Source records
· · ·

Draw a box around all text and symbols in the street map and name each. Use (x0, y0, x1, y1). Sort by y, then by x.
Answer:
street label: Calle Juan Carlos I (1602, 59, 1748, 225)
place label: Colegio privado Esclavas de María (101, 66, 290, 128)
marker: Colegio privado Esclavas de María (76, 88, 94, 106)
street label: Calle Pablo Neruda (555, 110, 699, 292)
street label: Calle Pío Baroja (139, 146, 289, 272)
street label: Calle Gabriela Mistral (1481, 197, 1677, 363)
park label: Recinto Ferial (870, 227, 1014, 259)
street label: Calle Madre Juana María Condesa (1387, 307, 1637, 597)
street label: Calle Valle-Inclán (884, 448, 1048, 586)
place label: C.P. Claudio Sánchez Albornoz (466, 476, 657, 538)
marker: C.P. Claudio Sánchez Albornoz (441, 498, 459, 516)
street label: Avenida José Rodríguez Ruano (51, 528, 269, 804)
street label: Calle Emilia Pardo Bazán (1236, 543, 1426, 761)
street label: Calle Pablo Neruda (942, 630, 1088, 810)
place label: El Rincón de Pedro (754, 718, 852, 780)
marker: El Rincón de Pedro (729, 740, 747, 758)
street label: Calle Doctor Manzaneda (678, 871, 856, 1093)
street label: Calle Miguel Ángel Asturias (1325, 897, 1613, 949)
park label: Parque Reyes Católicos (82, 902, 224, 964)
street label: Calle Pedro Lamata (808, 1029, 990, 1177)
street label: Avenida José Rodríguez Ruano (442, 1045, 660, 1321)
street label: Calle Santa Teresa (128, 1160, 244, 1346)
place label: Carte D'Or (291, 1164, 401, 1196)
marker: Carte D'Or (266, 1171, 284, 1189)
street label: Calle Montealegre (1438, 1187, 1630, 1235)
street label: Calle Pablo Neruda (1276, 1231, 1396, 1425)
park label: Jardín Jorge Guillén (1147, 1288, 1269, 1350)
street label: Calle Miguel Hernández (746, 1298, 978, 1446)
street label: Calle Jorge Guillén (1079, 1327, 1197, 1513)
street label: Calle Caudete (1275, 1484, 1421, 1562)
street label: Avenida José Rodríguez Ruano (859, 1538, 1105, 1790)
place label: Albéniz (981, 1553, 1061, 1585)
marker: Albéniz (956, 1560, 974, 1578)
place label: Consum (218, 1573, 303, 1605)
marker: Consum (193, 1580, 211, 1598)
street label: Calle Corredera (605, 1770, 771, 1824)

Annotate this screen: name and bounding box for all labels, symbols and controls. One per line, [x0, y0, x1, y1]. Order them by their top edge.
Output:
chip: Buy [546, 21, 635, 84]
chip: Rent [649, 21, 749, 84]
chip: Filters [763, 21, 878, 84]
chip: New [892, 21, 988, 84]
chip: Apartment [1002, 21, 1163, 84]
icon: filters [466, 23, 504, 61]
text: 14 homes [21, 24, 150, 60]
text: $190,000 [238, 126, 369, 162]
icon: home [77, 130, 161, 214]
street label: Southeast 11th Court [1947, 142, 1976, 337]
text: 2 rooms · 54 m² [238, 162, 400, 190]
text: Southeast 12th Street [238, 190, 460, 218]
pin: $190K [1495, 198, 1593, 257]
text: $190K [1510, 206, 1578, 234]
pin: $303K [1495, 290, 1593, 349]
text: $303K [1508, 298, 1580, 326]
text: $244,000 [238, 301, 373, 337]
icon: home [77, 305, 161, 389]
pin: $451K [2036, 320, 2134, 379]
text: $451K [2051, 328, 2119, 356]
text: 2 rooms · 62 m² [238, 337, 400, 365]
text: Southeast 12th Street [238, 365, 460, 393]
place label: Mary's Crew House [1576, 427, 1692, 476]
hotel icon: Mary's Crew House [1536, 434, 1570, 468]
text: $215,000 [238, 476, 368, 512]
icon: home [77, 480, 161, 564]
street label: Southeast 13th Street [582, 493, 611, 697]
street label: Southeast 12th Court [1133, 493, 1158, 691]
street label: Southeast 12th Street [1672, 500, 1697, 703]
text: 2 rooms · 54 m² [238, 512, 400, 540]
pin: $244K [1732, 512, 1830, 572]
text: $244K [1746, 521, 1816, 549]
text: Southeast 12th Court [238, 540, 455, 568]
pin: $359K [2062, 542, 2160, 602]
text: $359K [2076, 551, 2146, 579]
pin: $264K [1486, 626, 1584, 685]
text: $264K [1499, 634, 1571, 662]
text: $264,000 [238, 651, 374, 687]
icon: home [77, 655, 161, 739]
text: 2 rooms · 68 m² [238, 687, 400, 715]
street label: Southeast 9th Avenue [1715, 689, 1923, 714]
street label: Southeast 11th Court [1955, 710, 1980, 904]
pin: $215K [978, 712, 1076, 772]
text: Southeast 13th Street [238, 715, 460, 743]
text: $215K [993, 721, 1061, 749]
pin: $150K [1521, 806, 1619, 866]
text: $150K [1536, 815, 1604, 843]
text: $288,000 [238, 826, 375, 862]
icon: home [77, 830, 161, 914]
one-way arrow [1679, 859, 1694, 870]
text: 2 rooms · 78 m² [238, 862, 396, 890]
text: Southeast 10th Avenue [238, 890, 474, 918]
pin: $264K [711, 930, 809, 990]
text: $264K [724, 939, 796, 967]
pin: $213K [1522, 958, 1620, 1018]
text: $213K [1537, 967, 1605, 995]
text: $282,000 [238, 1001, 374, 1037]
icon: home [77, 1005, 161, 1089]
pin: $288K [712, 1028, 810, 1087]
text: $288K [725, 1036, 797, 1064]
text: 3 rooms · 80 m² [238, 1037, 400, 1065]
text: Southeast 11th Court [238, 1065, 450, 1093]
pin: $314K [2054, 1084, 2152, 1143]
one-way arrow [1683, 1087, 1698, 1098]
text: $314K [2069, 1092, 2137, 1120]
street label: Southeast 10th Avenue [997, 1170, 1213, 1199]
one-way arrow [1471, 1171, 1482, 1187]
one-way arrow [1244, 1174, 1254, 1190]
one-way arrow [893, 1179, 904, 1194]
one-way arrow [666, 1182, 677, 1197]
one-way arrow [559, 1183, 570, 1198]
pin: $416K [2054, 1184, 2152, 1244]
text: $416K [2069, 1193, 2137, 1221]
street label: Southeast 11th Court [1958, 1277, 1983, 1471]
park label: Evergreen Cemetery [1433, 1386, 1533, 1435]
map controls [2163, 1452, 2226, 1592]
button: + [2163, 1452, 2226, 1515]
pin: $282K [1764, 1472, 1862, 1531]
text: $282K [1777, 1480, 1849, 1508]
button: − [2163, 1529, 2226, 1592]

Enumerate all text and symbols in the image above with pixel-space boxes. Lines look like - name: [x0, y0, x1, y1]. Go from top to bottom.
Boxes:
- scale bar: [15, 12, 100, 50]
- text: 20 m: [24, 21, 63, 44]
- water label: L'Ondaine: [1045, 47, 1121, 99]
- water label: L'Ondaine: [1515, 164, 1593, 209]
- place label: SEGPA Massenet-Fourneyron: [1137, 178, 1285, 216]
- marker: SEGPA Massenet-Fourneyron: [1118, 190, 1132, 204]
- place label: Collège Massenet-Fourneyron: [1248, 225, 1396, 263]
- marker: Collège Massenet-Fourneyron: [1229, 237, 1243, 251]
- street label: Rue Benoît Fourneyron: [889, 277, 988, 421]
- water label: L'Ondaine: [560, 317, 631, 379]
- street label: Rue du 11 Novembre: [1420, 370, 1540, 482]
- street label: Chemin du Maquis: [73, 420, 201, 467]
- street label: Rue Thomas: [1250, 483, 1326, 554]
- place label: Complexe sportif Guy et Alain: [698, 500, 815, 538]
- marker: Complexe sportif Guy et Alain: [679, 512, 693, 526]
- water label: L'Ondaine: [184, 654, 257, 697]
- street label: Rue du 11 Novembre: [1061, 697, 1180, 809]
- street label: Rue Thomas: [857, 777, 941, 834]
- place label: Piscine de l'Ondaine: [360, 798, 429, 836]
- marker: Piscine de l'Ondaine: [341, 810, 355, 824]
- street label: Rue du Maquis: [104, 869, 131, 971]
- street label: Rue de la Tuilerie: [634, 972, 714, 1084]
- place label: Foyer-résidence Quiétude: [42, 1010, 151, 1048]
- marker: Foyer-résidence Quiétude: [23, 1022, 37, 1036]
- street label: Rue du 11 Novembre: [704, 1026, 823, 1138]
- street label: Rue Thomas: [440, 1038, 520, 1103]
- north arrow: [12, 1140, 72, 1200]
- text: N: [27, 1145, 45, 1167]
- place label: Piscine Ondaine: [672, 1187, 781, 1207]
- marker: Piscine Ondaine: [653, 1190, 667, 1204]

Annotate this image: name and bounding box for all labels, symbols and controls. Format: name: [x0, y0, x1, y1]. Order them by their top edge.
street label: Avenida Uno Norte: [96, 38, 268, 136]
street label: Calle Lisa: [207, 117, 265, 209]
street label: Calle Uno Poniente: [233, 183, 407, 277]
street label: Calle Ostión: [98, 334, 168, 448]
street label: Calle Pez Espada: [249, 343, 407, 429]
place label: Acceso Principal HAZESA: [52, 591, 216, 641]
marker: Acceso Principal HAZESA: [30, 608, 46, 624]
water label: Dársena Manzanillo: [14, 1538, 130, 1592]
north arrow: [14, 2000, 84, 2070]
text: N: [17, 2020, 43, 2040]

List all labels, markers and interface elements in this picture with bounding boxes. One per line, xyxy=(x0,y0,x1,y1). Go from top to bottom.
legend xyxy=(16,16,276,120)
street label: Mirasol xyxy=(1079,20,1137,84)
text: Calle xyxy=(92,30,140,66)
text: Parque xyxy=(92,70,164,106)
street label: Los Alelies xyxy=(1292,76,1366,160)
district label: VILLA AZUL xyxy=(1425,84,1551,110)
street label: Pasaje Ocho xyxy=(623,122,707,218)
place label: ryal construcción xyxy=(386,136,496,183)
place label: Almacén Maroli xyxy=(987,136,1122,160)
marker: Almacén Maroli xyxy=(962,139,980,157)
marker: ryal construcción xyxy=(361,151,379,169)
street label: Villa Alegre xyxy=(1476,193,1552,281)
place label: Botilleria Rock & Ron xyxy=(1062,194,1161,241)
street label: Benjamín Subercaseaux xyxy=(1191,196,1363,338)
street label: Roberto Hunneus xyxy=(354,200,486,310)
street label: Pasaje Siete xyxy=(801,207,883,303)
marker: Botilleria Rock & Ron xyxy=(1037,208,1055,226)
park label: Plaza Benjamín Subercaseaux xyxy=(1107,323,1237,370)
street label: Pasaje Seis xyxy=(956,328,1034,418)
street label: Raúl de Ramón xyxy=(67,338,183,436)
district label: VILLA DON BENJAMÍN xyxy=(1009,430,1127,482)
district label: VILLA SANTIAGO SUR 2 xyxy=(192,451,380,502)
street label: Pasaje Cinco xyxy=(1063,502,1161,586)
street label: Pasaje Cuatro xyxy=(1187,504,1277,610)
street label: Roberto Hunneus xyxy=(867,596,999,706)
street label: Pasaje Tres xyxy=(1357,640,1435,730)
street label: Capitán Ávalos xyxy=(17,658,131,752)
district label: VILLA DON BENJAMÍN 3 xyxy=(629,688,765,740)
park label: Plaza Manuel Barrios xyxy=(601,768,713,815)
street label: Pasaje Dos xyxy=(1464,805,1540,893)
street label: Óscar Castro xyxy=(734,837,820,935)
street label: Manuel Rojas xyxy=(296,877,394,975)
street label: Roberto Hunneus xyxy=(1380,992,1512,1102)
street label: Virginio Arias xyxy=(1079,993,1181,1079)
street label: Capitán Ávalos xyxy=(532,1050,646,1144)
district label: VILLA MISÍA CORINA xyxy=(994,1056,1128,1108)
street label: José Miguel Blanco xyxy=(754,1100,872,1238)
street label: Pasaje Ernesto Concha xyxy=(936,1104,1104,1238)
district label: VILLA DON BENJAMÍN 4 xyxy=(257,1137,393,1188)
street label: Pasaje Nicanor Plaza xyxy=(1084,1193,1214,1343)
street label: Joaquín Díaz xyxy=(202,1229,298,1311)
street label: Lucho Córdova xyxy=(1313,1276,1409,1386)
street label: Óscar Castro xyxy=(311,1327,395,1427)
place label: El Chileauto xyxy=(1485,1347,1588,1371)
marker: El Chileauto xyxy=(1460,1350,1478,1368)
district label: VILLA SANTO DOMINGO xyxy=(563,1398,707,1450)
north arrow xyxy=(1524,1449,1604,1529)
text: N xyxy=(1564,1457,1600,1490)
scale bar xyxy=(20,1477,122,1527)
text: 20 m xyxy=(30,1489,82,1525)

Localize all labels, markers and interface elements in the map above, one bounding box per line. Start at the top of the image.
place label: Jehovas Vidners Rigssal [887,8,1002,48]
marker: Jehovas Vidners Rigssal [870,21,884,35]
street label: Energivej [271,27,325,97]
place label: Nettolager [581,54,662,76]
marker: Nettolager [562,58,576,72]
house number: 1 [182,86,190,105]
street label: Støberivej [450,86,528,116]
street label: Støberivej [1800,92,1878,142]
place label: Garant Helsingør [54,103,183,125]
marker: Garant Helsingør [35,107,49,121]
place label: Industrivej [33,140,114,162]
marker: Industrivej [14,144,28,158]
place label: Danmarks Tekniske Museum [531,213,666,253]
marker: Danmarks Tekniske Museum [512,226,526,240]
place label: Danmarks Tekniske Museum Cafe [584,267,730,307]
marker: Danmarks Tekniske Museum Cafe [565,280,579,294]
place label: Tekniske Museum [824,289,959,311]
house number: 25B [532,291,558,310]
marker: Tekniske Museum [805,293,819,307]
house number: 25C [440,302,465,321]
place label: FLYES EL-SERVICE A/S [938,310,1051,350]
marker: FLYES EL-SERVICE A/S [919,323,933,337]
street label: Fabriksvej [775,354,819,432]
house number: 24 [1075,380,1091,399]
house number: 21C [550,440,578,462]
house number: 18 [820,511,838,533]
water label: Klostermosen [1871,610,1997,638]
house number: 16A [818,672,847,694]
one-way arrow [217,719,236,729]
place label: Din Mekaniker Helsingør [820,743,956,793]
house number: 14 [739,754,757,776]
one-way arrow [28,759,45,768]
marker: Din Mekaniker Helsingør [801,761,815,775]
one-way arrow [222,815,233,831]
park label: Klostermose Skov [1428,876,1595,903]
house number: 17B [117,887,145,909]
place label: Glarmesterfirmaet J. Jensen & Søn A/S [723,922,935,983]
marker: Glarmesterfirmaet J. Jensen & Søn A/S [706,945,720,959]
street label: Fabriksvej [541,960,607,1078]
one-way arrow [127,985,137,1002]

· · ·

→ What the exercise asks:
Copy each line of the entries that includes the word "Court".

→ The completed task:
street label: Southeast 11th Court [1947, 142, 1976, 337]
street label: Southeast 12th Court [1133, 493, 1158, 691]
text: Southeast 12th Court [238, 540, 455, 568]
street label: Southeast 11th Court [1955, 710, 1980, 904]
text: Southeast 11th Court [238, 1065, 450, 1093]
street label: Southeast 11th Court [1958, 1277, 1983, 1471]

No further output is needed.